Nos mais de 600 atos, há contratações de pessoal em diversos gabinetes, além dos da família Sarney, e muitos encaminhamentos administrativos. Segundo funcionários, os dados vão abrir novas frentes para apuração de irregularidades. Entre as novas informações que devem surgir nos boletins sigilosos está a ampliação da cota de impressão de livros na gráfica do Senado para parlamentares.

No fim de semana, os senadores foram alertados de que os atos ocultos podem causar mais barulho que as contratações de pessoal. Parte das irregularidades administrativas poderá não constar do relatório sobre os cerca de 650 atos secretos, que será apresentado amanhã. Mas já existe uma preocupação maior com as novas informações: até cirurgias estéticas foram custeadas pelo Senado, como se fossem despesas médicas. Os valores ficaram bem acima dos cobrados pelo mercado, inclusive nas reformas luxuosas de apartamentos funcionais.

Já se cogita, inclusive, a criação de uma outra comissão para investigar as novas irregularidades. Recuperando-se de uma cirurgia de redução do estômago, o 1º secretário do Senado, Heráclito Fortes (DEM-PI), disse ao GLOBO que sua determinação é não aceitar divulgação parcial ou seletiva. Haverá ampla divulgação aos atos secretos. Ele retorna a Brasília amanhã, quando deve analisar o relatório.

- Não posso brincar com isso. Quero que se publique tudo. Não posso colocar em risco meus anos de vida pública. Vamos tomar medidas em relação a todas as irregularidades levantadas - afirmou Heráclito.

"Os atos secretos vão atingir todo o Senado"

Ele advertiu, ainda, que os atos secretos não ficarão restritos às contratações de pessoal feitas pelo grupo ligado a Sarney. Há, por exemplo, uma informação sobre a nomeação da mulher do senador Cristovam Buarque (PDT-DF), Gladys Buarque, para a liderança do PDT, em 2007. Servidora da Câmara, ela já foi devolvida a seu órgão de origem. Cristovam não foi encontrado ontem para falar do assunto.

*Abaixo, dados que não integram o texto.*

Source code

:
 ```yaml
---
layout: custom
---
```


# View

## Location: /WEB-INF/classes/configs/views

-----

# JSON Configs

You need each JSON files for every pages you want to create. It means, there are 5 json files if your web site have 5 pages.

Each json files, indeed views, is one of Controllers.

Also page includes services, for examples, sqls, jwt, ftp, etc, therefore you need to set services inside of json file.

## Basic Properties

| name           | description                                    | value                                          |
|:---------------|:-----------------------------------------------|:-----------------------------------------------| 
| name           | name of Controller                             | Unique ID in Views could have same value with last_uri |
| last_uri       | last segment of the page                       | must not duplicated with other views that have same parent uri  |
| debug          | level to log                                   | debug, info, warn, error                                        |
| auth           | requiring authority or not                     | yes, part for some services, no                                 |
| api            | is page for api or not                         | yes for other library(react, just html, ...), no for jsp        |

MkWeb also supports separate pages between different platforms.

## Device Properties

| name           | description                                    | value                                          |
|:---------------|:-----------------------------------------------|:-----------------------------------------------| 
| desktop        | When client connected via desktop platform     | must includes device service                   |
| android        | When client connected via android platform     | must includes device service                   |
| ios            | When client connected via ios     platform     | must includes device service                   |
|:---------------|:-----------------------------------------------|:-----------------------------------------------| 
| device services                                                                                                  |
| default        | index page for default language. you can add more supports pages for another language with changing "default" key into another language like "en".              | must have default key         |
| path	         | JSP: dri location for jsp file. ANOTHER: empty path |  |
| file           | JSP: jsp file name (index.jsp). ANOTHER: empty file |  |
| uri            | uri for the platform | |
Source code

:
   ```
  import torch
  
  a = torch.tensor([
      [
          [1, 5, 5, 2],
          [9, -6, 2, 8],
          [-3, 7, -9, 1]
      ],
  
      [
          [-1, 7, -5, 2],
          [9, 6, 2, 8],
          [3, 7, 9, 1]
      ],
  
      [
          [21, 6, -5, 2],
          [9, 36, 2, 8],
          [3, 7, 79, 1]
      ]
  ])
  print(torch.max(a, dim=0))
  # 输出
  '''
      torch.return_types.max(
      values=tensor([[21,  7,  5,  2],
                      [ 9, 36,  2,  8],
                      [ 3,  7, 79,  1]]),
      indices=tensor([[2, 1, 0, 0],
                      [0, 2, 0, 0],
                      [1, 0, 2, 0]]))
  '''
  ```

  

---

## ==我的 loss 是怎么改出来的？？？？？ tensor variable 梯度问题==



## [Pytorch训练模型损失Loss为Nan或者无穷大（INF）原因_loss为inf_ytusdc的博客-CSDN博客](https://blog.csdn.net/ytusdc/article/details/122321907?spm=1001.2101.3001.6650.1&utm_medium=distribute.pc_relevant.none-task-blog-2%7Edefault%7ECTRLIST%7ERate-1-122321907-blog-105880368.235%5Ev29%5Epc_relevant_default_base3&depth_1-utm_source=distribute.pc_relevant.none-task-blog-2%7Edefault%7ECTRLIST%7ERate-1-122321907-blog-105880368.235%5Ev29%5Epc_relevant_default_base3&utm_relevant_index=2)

Também há o ato secreto que permitiu o senador Magno Malta (PR-ES) instalar um assessor de confiança no Conselho de Ética, durante o seu processo de cassação.

- Os atos secretos vão atingir todo o Senado. Era uma prática muito mais ampla. Havia muita coisa que era feita sem divulgação para evitar expor senadores. Isso foi feito para todo mundo. Pelo jeito, existem funcionários que estão tentando chantagear Sarney para ocupar espaço - disse Heráclito, evitando, porém, citar nomes.

Por isso, ele disse estranhar o fato de que, até o momento, o noticiário tenha se concentrado nas denúncias contra Sarney. Nos bastidores, há uma guerra de grupos de servidores que deixa os senadores em posição desconfortável. Heráclito sugere que há manipulação política com a divulgação parcial dos dados.

O 1º secretário também ressalta que vários parlamentares receberam benefícios administrativos, que foram mantidos de forma sigilosa. Segundo ele, o ex-diretor-geral do Senado, Agaciel Maia, prestou favores à maioria dos senadores utilizando atos secretos.

- Ninguém fica 14 anos nessa posição sem ser o Papai Noel. Pelo jeito, ficou tanto tempo por causa dessa prática - disse Heráclito.

No Senado, há grande expectativa sobre o primeiro relatório sobre os atos secretos. Para o presidente do PSDB, senador Sérgio Guerra (PSDB-PE), o documento deve revelar como era a atuação de Agaciel Maia. Sem citar nomes, Guerra classifica o ex-diretor-geral como operador de um grupo de senadores.

- O que o grupo queria, Agaciel resolvia. Ele era o operador do grupo. Por isso, ficou tanto tempo. Agora ele continua no Senado intimidando todo mundo, com a mesma cara e a mesma autoridade - ressaltou Guerra.